> **Exercise prompt**: Can you return the passage about the Vineyard Church, word for word and in full?

> **Exercise passage**:
It is relatively rare that a book from a first-time author becomes the object of as much attention as Jon Bialecki’s A Diagram for Fire: Miracles and Variation in an American Charismatic Movement (University of California Press, 2017). The book has an unassuming goal at first glance. It is an ethnographic look at the largely white, middle-class members of the Vineyard Church, a Pentecostal group that formed in Southern California in the 1960s as a Christian offshoot of the countercultural revolution. If one project of anthropology is still to engage in a process of defamiliarization of taken-for-granted norms and structures, trying to make these bundles of sociologically unmarked categories strange in any sense would be a tall order. But Bialecki in fact convinces the reader that few communities are more difficult to describe.
One of the things that makes Vineyard experiences so challenging to talk about is that members of the church bring together the miraculous and the mundane in a way that would seem to distort any normal sense of either term. Church members experience divine miracles regularly, sometimes even on schedule. If the miraculous is something that interrupts the flow of the everyday, as a surprise of some kind, then how does the church cultivate in its members a capacity to be regularly surprised? How does a command to in essence “expect the unexpected” become a religious vocation and not just a trite tagline from the local tourism board?

> **Collected data**:
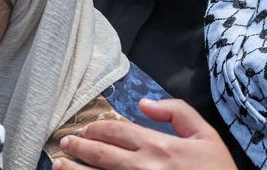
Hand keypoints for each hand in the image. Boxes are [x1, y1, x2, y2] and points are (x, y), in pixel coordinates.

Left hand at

> **Answer for this exercise**:
It is relatively rare that a book from a first-time author becomes the object of as much attention as Jon Bialecki’s A Diagram for Fire: Miracles and Variation in an American Charismatic Movement (University of California Press, 2017). The book has an unassuming goal at first glance. It is an ethnographic look at the largely white, middle-class members of the Vineyard Church, a Pentecostal group that formed in Southern California in the 1960s as a Christian offshoot of the countercultural revolution. If one project of anthropology is still to engage in a process of defamiliarization of taken-for-granted norms and structures, trying to make these bundles of sociologically unmarked categories strange in any sense would be a tall order. But Bialecki in fact convinces the reader that few communities are more difficult to describe.
One of the things that makes Vineyard experiences so challenging to talk about is that members of the church bring together the miraculous and the mundane in a way that would seem to distort any normal sense of either term. Church members experience divine miracles regularly, sometimes even on schedule. If the miraculous is something that interrupts the flow of the everyday, as a surprise of some kind, then how does the church cultivate in its members a capacity to be regularly surprised? How does a command to in essence “expect the unexpected” become a religious vocation and not just a trite tagline from the local tourism board?